Miris kalau saya baca berita-berita di media mengenai konflik ini, secara politis aspirasi golongan pekerja ini memang tidak significant, beberapa periode pemilu beberapa partai mengatas namakan kaum pekerja bisa saya katakan tenggelam di antara pemain lama. Anda ingin tau kenapa ? jawabannya bahwa sektor ekonomi formal hanya menarik 30% angkatan kerja, dan 70% bekerja di sektor informal ( Bird dan Suharyadi, 2002; Basri, 2008 ), bahkan dari total 30% pun itu belum secara utuh masuk ke dalam satu wadah partai. Bukan rahasia lagi, UU No.21 tahun 2000 tentang Kebebasan berserikat di Indonesia, selain menjadi anugerah, undang-undang ini menjadi bencana karena buruh terpecah-pecah dalam berbagai serikat yang tentu saja akan menyulitkan saat menkonsolidasikan kekuatan.

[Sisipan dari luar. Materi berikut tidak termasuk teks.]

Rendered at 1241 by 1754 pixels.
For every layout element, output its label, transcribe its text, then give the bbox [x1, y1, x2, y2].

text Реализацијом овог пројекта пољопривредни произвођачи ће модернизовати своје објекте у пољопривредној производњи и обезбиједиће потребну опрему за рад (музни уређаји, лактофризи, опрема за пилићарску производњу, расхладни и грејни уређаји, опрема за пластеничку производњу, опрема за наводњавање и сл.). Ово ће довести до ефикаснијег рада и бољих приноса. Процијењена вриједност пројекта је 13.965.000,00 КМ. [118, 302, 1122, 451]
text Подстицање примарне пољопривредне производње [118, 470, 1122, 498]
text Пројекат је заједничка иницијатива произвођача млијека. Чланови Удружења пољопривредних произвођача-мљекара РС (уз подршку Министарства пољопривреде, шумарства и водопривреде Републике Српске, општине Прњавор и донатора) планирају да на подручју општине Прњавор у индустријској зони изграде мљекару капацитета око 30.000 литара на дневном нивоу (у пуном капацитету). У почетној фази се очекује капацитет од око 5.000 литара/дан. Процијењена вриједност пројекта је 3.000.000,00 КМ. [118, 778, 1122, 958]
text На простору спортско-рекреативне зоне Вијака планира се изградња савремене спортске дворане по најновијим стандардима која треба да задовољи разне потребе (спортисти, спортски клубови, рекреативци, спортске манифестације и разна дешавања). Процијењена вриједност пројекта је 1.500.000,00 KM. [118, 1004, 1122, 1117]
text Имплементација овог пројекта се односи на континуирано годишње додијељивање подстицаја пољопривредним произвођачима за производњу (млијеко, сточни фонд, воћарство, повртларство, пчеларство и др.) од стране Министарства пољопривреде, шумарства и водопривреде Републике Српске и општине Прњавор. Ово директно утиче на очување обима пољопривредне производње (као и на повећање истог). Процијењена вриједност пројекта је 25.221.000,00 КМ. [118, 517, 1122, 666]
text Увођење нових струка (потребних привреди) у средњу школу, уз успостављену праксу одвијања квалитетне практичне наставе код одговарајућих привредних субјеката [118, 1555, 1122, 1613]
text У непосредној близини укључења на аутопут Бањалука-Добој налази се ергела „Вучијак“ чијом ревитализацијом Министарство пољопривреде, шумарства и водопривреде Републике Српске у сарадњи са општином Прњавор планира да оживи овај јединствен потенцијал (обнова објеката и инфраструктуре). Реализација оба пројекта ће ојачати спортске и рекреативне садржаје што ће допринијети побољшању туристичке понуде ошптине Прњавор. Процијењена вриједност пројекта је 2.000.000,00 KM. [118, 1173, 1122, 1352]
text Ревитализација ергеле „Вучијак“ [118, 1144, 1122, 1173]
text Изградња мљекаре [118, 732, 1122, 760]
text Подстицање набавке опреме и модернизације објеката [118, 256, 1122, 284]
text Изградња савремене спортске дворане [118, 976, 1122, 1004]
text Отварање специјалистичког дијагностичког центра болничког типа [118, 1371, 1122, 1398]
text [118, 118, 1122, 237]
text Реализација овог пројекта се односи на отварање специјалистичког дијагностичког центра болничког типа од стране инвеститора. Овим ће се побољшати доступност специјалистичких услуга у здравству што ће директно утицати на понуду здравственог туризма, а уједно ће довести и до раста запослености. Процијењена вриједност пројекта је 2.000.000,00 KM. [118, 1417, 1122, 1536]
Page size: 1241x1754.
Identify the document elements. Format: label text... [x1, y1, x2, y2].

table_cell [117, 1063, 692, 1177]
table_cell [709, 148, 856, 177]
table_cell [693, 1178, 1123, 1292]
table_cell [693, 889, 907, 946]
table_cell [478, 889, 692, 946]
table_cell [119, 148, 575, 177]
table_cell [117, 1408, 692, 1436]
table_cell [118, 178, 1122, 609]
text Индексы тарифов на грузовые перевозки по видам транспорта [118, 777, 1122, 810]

Namun, terlepas dari makna politik perwakilan di legeslatif, terbukti kekuatan buruh mampu menjadi kekuatan besar “parlemen jalanan”.
Kembali ke kata “ miris “ tadi , mulai akhir 2011 hingga awal tahun ini, tidak henti-hentinya aksi-aksi demo buruh dengan issue utama seputar penetapan nilai Upah Minimum Kabupaten/Kota ( UMK ). Kenapa saya katakan miris, kekuatan besar parlemen jalanan ini selalu muncul menjelang akhir hingga awal tahun. Hampir setiap tahun kita melihat ini. Perjuangan mereka untuk mendapatkan kenaikan nilai upah minimum mulai dari 100 hingga 300 ribu-an bagaimanapun efek sampingnya sepenuhnya saya hargai. Memasuki dunia kerja 14 tahun yang lalu, saya mulai dari lini terbawah, pengalaman dalam berinteraksi sosial dengan banyak keluarga dikalangan buruh di Tangerang, membuat gambaran nyata kehidupan mereka. Sampai saat inipun saya masih belum mengerti dengan Gaji take home pay 1,5 juta-an dari seorang laki-laki kepala keluarga dapat membiayai keluarga kecil yang terdiri dari seorang isteri dan 2 orang anak, terutama dalam konteks pemenuhan akan kebutuhan dasar seperti perumahan, makan, kesehatan, dan pendidikan yang layak. Anda ingin bukti ? silahkan kunjungi kantong – kantong pemukiman pekerja di tangerang, mulai dari daerah Pasar kemis, Jatake, Sangiang, dll, belum kota – kota industri seperti Bekasi, Cilegon, Surabaya, dan banyak daerah lain. Di titik ini, saya sangat memahami alasan mereka, akhir-akhir ini turun ke jalan .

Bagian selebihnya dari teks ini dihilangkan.